In contrast, nurses who experience life events (such as pregnancy and child-rearing) are relatively younger with fewer years of experience, are unmarried and tended to experience burnout, as in previous studies4, 11, 12). When younger nurses facing psychological stress experience major life events, such as pregnancy and child-rearing, they are reluctant to perform additional work and may quit their jobs to focus on those events. Hence, it is important not only to consider organizational support and the work environment for nurses with family-related roles but also to consider those who will have multiple roles in the future to ensure that turnover is reduced.

Limitations and future directions

Although this study yielded important findings, it also had several limitations that should be considered when interpreting these findings. First, due to the sample being younger than in the national data, selection bias may have occurred, thus limiting generalizability to organizations that are interested in the work environment in urban settings. Second, this was a cross-sectional study of working nurses and did not include nurses who quit their jobs. Previous literature defined nurses’ characteristics according to those who continue to work alongside child-rearing and recognized child-rearing as “I divide work and child-rearing” and “child-rearing needs support from someone”35). Furthermore, we did not identify whether the sample nurses received support from their workplace or in their private lives. Their low burnout despite family-related roles and their ability to keep working without experiencing an unmanageable amount of psychological stress may have been due to this support. In terms of individual abilities, nurses who can cope with conflicts arising from performing multiple roles at work and from family stressors (e.g., sense of coherence) show higher psychological resilience and continue working despite many duties. It is thus important to identify the influence of personal and professional resources on a healthy work environment for nurses in future studies to extend the present study’s findings.

Conclusion

This study verified the association between work- and family-related roles and burnout syndrome. Multiple roles were not significantly associated with burnout. However, this study suggested that nurses who experience burnout while carrying out multiple roles may have already quit their jobs. Alternatively, they may have continued to work because of positive spillover and social support.
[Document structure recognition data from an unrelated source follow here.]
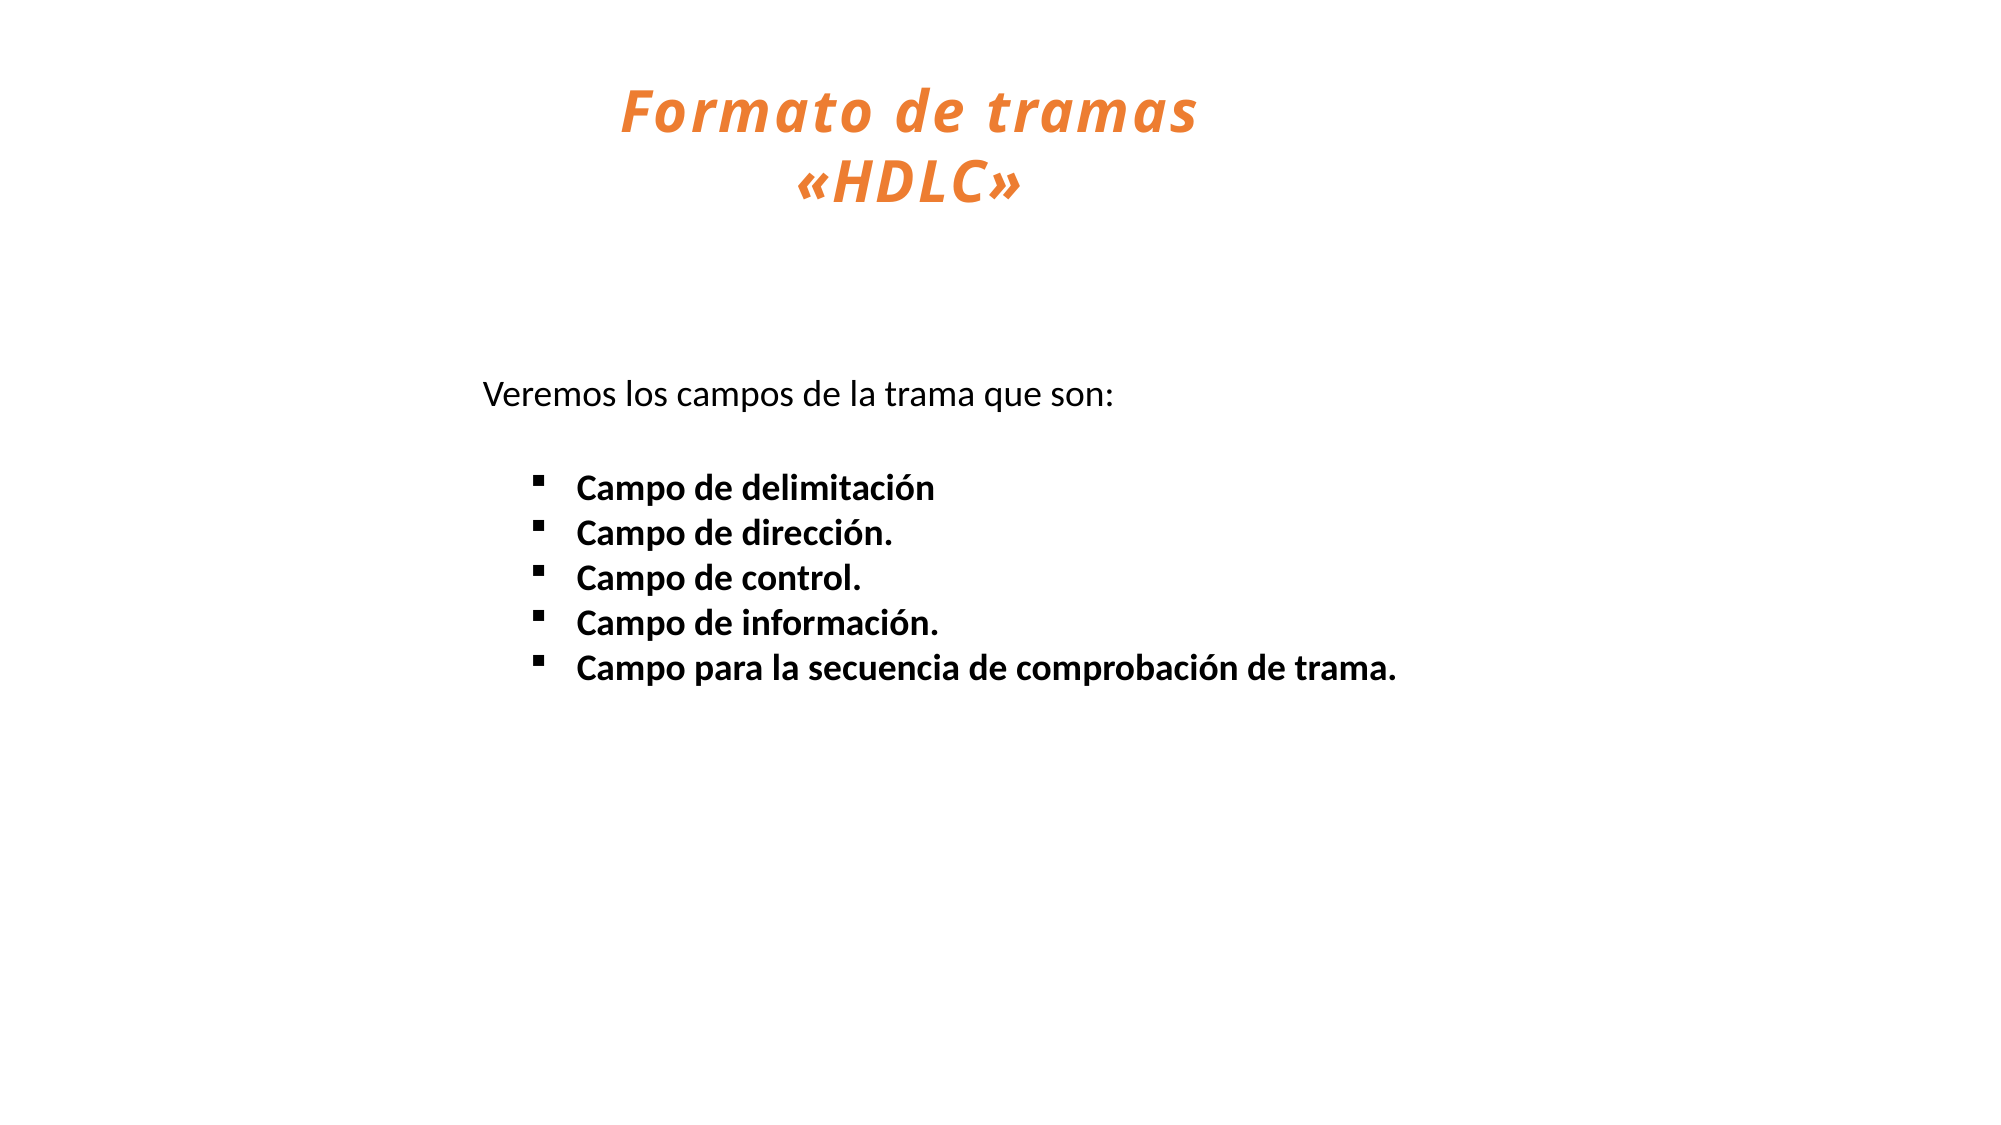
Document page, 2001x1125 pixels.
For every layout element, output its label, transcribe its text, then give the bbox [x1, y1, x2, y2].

text_box Veremos los campos de la trama que son: [468, 361, 1139, 422]
text_box Formato de tramas «HDLC» [23, 66, 1796, 222]
text_box Campo de delimitación Campo de dirección. Campo de control. Campo de información. Campo para la secuencia de comprobación de trama. [515, 455, 1414, 741]
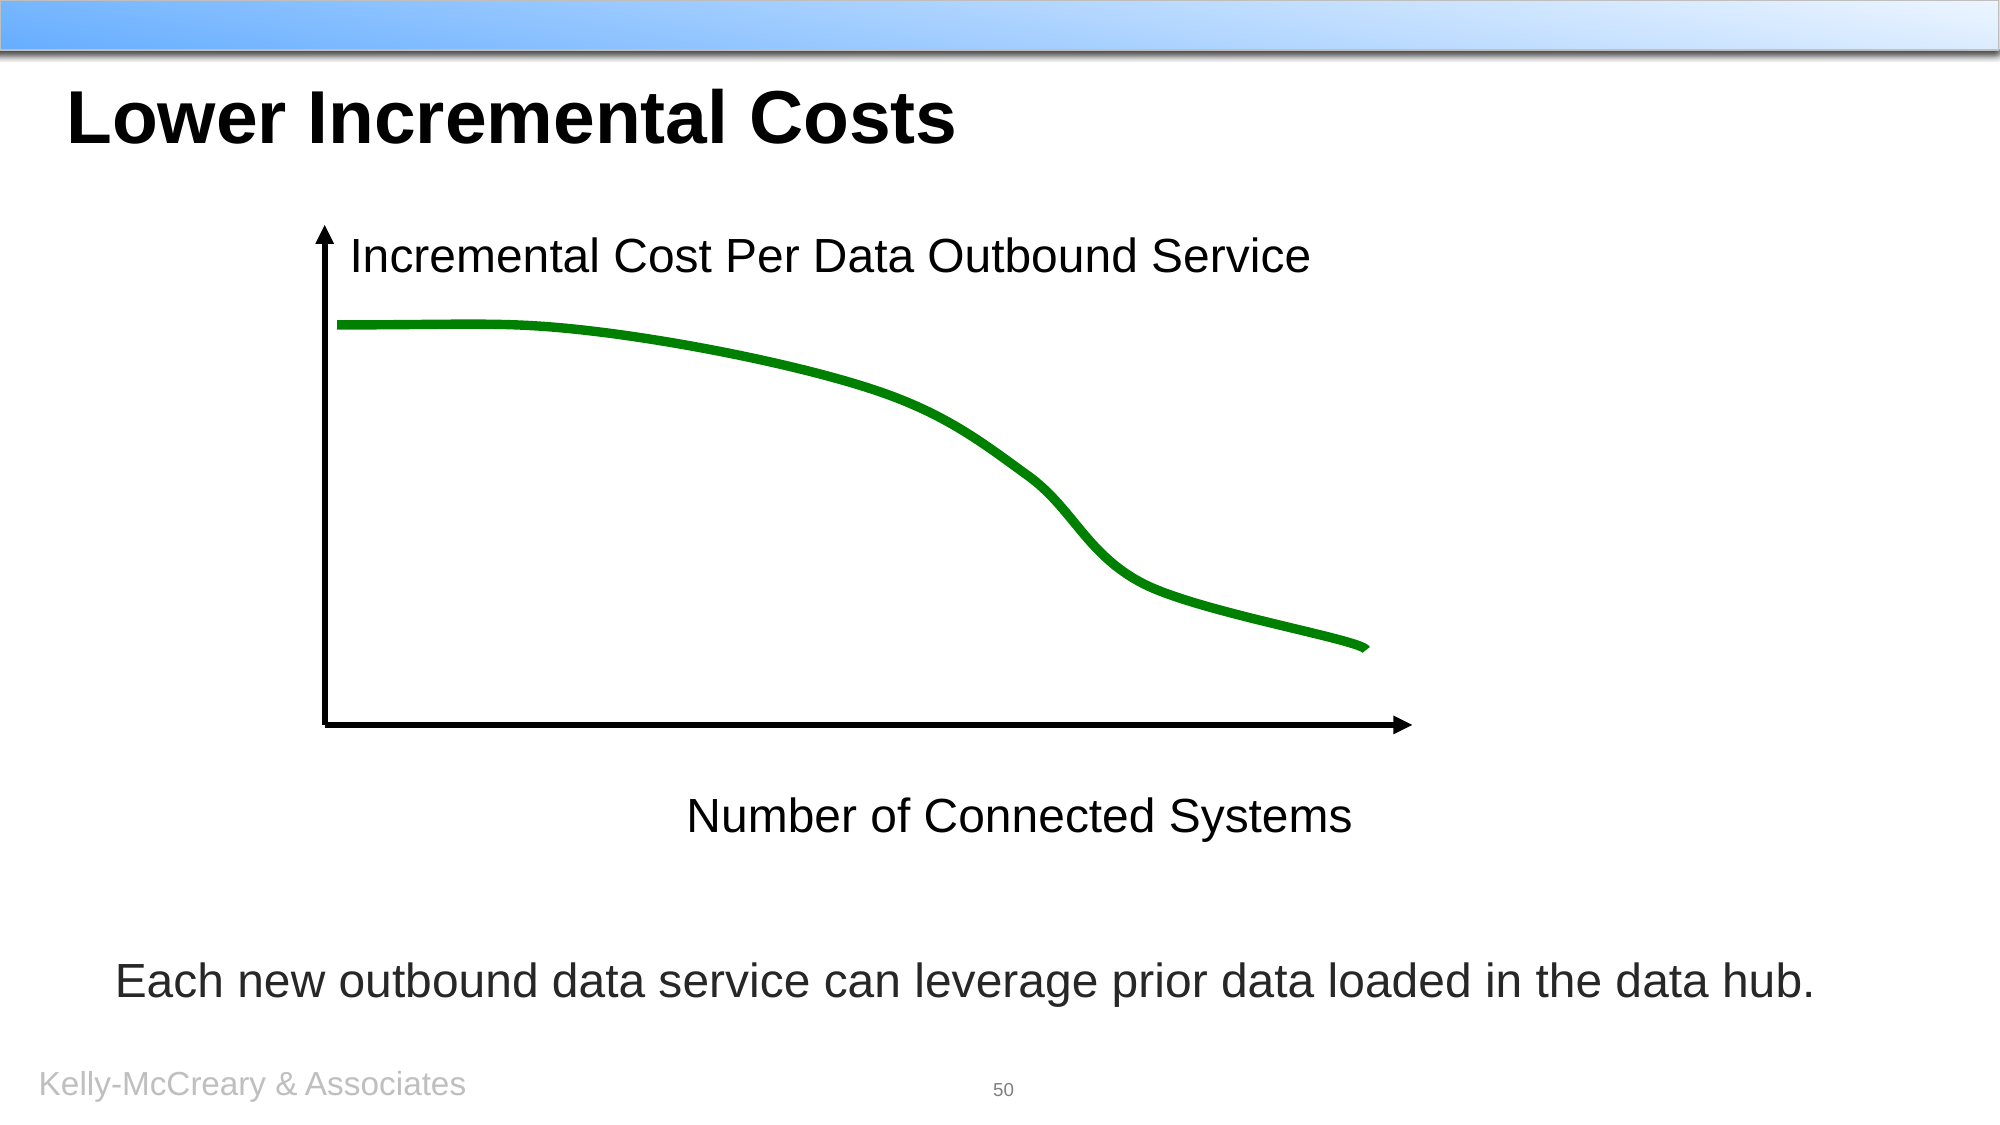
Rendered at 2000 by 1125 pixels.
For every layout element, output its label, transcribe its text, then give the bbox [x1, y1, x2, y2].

text_box Incremental Cost Per Data Outbound Service [349, 224, 1625, 283]
list Each new outbound data service can leverage prior data loaded in the data hub. [99, 950, 1919, 1088]
text_box Number of Connected Systems [686, 784, 1354, 843]
text_box [337, 322, 1368, 652]
title Lower Incremental Costs [66, 75, 1637, 172]
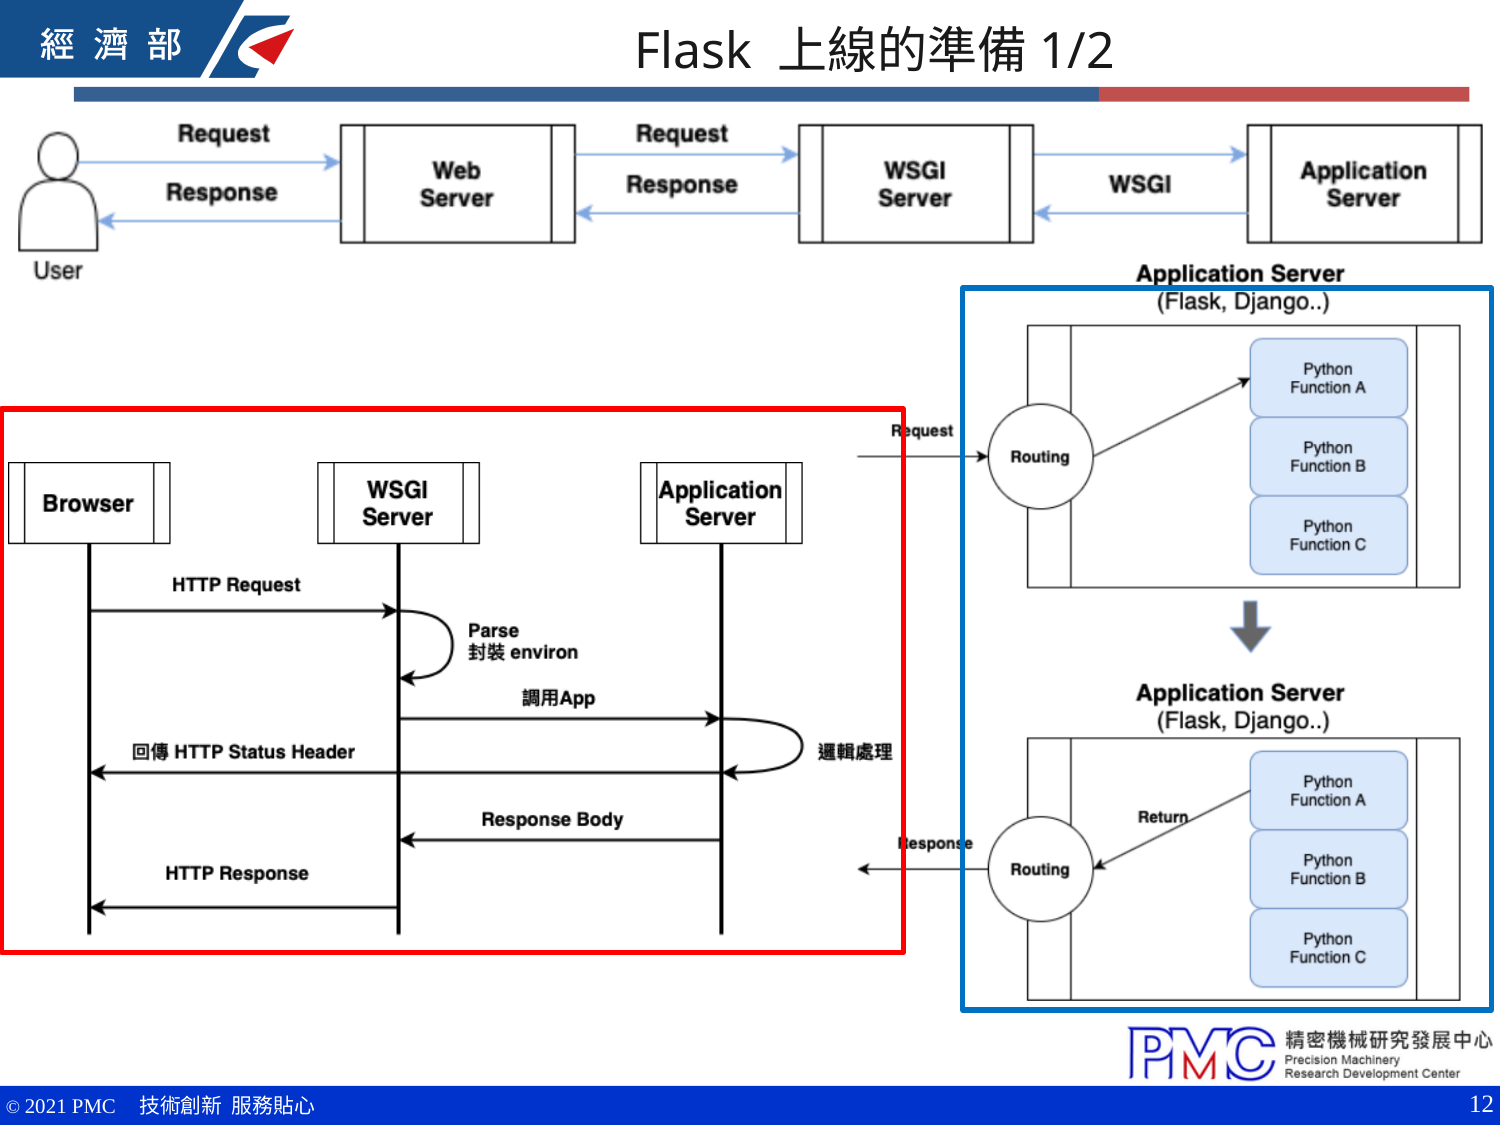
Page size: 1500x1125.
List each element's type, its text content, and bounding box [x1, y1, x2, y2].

picture [1126, 1024, 1493, 1083]
text_box [1480, 313, 1493, 1012]
text_box [0, 407, 821, 954]
picture [0, 0, 1500, 1007]
slide_number 12 [1439, 1086, 1500, 1124]
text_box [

Thus, it was demonstrated that, depending on the work environment, it is possible for nurses to keep working without psychological stress and to hone their individual abilities. This emphasizes that maintaining a balance between work and family is vital and should be a focus in organizations to reduce turnover and ensure a healthier workforce overall.

Financial Support

No specific funds were received for this study.

Conflicts of Interest

The authors declare that no conflicts of interest exist.